• [Try it]: Output the number of lines in the entries below with the string "include" in them, and nothing further.
□ □ □ □
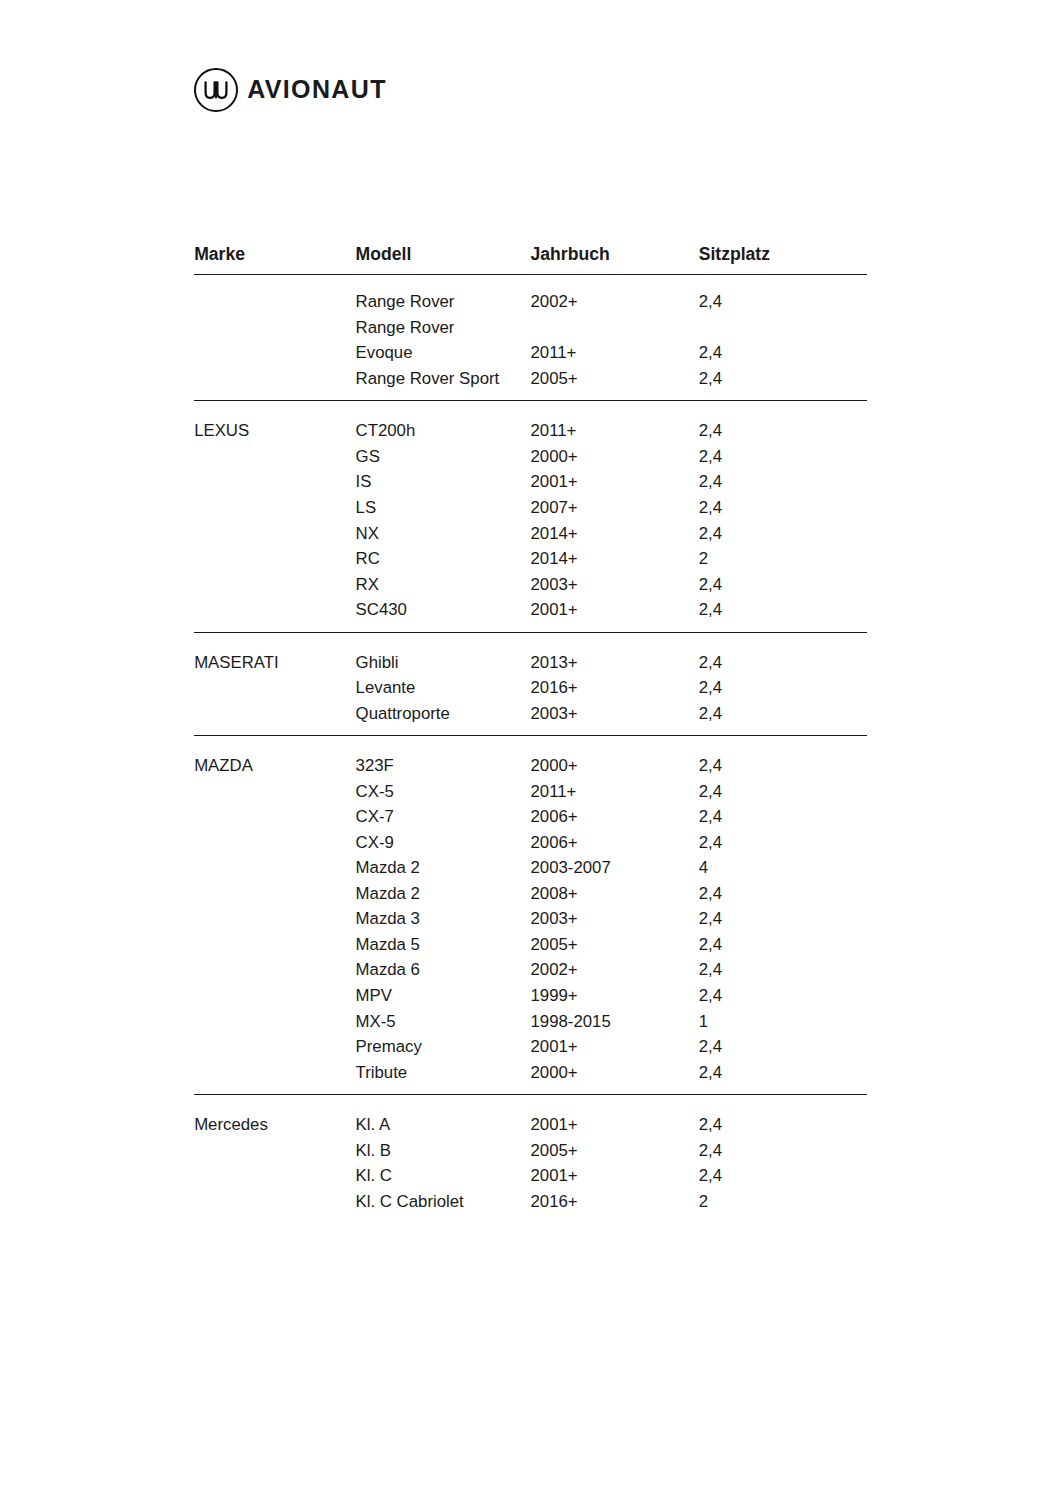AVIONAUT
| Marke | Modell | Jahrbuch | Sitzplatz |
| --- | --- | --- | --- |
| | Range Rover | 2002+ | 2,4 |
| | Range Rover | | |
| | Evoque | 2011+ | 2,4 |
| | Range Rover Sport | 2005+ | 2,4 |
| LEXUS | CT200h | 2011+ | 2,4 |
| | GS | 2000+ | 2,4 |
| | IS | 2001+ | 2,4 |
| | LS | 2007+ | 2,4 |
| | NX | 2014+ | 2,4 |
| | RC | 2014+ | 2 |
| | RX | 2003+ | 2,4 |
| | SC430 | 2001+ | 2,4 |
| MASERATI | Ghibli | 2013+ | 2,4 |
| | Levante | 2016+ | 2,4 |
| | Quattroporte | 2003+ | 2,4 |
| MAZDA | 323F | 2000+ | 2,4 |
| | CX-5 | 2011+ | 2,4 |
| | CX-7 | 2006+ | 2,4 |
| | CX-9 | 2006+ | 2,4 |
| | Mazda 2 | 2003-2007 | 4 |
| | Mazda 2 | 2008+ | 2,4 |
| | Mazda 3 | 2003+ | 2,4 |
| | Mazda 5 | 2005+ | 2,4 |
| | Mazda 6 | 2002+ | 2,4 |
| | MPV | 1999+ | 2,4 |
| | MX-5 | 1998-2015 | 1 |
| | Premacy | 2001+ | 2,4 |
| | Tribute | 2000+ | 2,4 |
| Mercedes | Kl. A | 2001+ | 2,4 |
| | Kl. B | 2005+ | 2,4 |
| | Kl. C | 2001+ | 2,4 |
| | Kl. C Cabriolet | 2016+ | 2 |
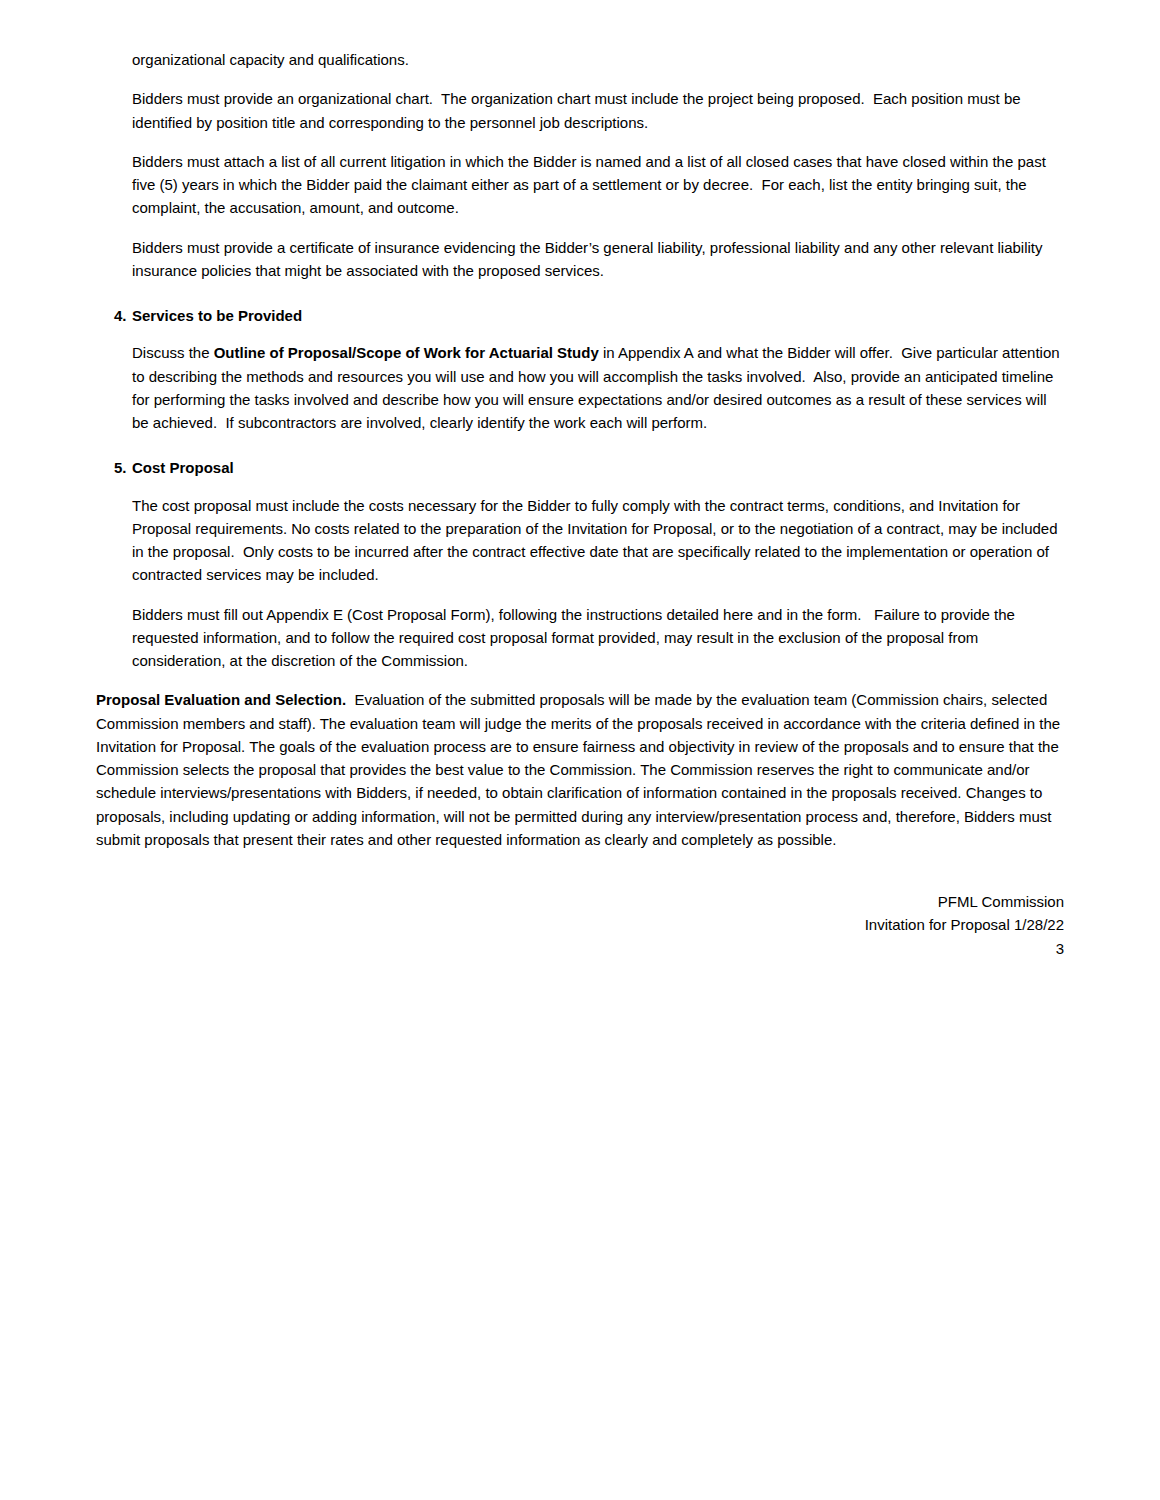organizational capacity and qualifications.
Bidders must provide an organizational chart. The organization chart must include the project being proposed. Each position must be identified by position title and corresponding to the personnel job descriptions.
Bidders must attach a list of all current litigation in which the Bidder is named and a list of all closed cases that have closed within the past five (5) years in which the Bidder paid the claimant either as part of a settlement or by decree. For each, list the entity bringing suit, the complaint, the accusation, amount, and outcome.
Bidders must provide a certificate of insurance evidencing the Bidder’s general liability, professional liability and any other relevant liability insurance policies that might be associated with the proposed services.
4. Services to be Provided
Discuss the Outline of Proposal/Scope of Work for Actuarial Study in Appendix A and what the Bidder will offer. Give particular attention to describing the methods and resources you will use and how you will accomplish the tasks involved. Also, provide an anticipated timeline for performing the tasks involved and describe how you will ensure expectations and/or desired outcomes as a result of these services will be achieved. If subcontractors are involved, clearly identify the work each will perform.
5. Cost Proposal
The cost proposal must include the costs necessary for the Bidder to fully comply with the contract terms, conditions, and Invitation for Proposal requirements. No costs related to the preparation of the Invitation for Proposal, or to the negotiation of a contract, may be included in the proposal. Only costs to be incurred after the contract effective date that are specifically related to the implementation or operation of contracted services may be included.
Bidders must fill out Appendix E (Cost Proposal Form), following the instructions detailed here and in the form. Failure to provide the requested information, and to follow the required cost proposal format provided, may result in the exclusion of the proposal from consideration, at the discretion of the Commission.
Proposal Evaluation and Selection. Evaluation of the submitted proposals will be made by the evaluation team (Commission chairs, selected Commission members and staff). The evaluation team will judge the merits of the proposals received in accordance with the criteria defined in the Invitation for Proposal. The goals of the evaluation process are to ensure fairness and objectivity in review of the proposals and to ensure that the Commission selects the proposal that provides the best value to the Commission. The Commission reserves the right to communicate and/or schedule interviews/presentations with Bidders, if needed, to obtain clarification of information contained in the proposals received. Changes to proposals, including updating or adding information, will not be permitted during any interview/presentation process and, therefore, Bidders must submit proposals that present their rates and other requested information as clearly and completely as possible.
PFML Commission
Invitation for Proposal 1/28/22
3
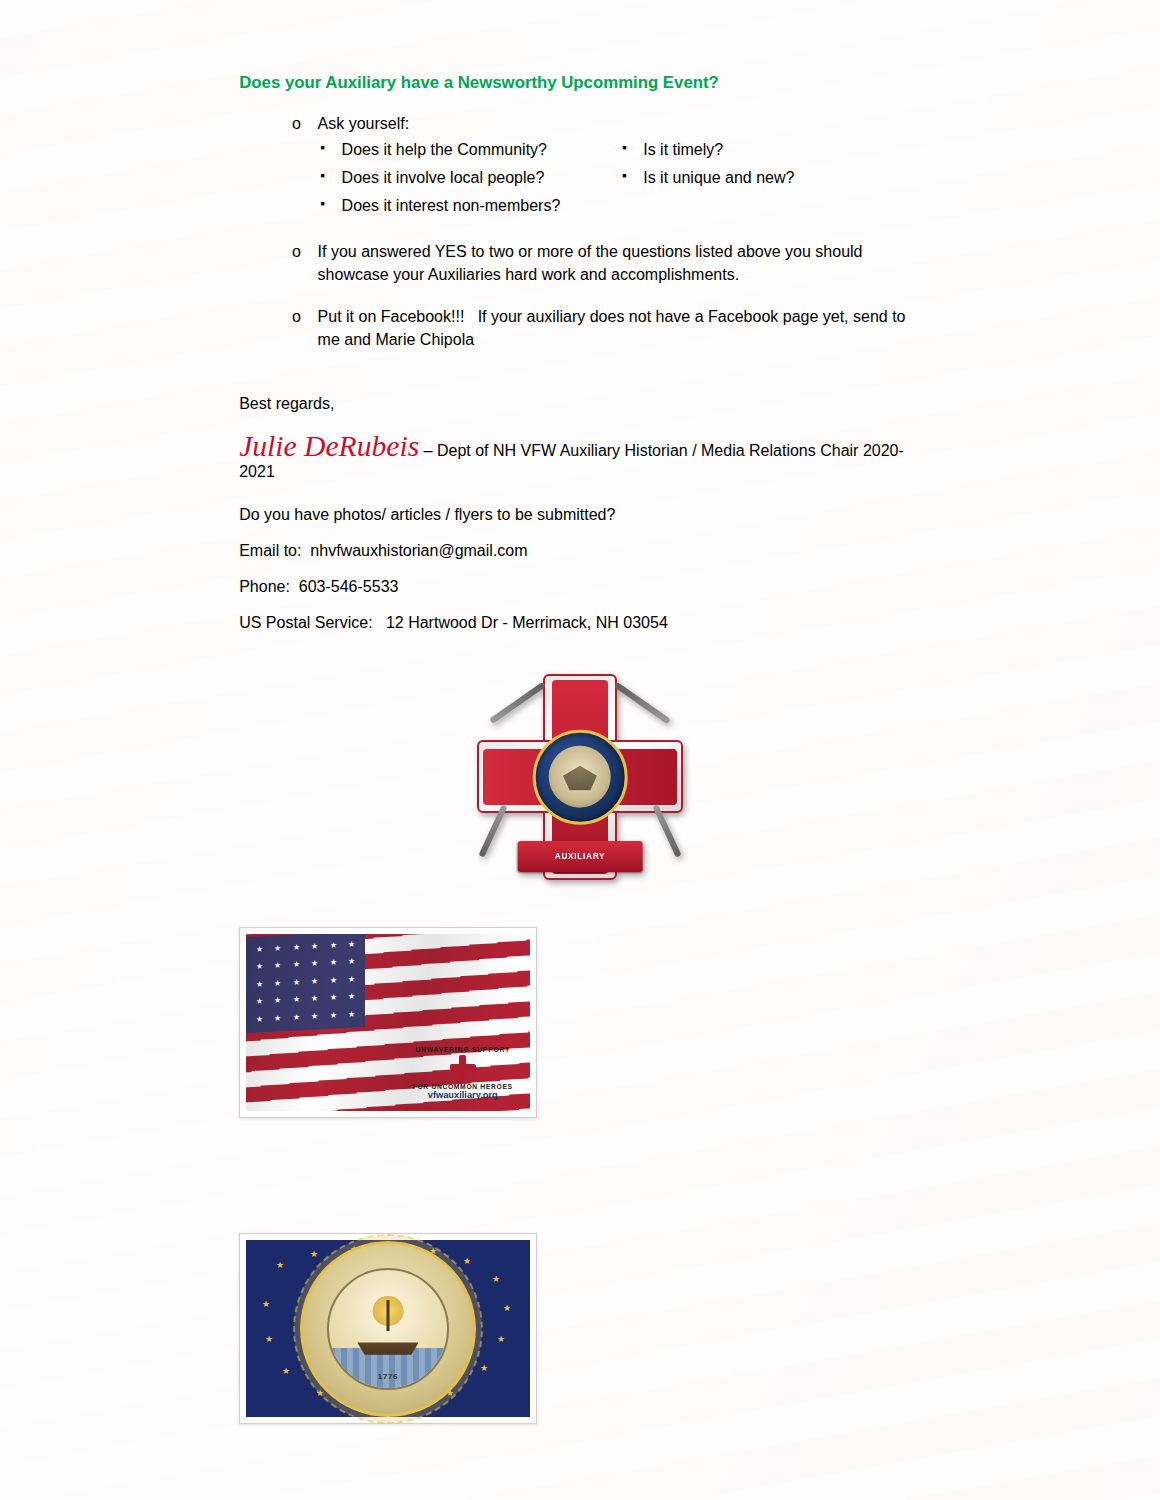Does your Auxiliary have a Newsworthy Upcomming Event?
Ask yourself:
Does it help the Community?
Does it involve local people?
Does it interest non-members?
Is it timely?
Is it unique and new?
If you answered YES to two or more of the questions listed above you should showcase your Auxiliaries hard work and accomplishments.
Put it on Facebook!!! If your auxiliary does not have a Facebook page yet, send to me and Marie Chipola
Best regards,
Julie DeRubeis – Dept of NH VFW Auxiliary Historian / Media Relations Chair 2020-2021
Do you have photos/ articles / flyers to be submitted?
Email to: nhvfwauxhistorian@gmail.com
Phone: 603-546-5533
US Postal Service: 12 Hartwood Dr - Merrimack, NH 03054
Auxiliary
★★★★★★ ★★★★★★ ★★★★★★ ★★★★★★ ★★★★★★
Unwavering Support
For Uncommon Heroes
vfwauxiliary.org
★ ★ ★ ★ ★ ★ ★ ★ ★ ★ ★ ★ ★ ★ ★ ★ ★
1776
□ □ □ □
• [Written solution]: 2